*TASK STATEMENT*.
Copy the lathe change-gear post from the words "## pdentrem (Dec" through "Atlas. Any additions??", swapping "listing" for "list" each time it occurs.

*DOCUMENT EXCERPT*.
********************

# Change Gears for 10D and F series lathes



## pdentrem (Dec 29, 2012)

This listing is a work in progress. I owned a 10D that had been converted sometime in it's history to 10F. This listing will allow the user to make Imperial and Metric threads
This may not be correct for the 12" lathes towards the end of production like the 3996.

These are the required gears as I have compiled to date. I made up this chart based on the Threading Chart on the Lathe and from the "Manual of the Lathe Operation and Machinist's Tables" from Atlas. Any additions??

Teeth     Quantity Boston Cat. # Item Code
20  -------  	2-------	         GB20 10100
24  -------  	2-------	         GB24 10108
32 -------	        2-------	         GB32 10124
36   -------  	1-------	         GB36 10132
40 -------	        2-------         GB40 10140
44 -------   	1-------	         GB44B 10948
46 -------   	1-------	         GB46B 10952
48--------    	2-------       	 GB48B 10956
52-------- 	        1-------      	 GB52B 10964
54--------    	2-------     	 GB54B 10968
56  -------   	2-------     	 GB56B 10972
64 -------   	2-------	         GB64B 10988
96 -------   	2-------	         GB96A 11052 only found with 10D series as the 10F uses the 16/32 compound gear that is mounted behind the spindle. It is shown as the stud gear. See picture.

********************

*INFORMATION SUPPLIED*.
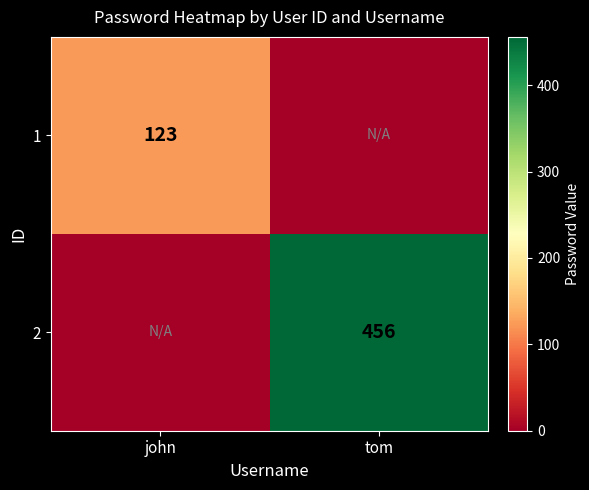

True or false: 2 has a value of 456 at tom.

True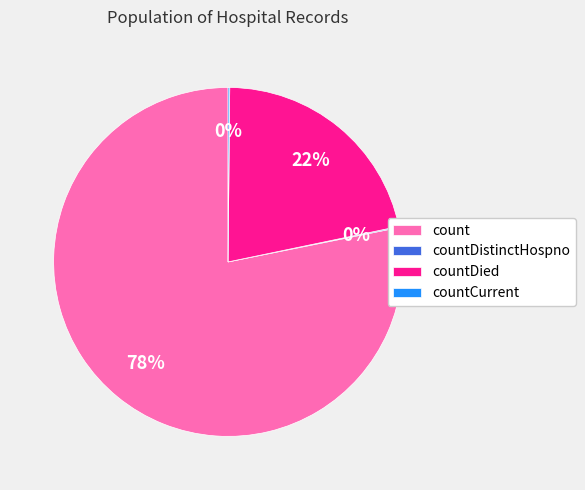

Which category has the biggest portion of the pie?

count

********************

*RESPONSE BELOW*.
## pdentrem (Dec 29, 2012)

This list is a work in progress. I owned a 10D that had been converted sometime in it's history to 10F. This list will allow the user to make Imperial and Metric threads
This may not be correct for the 12" lathes towards the end of production like the 3996.

These are the required gears as I have compiled to date. I made up this chart based on the Threading Chart on the Lathe and from the "Manual of the Lathe Operation and Machinist's Tables" from Atlas. Any additions??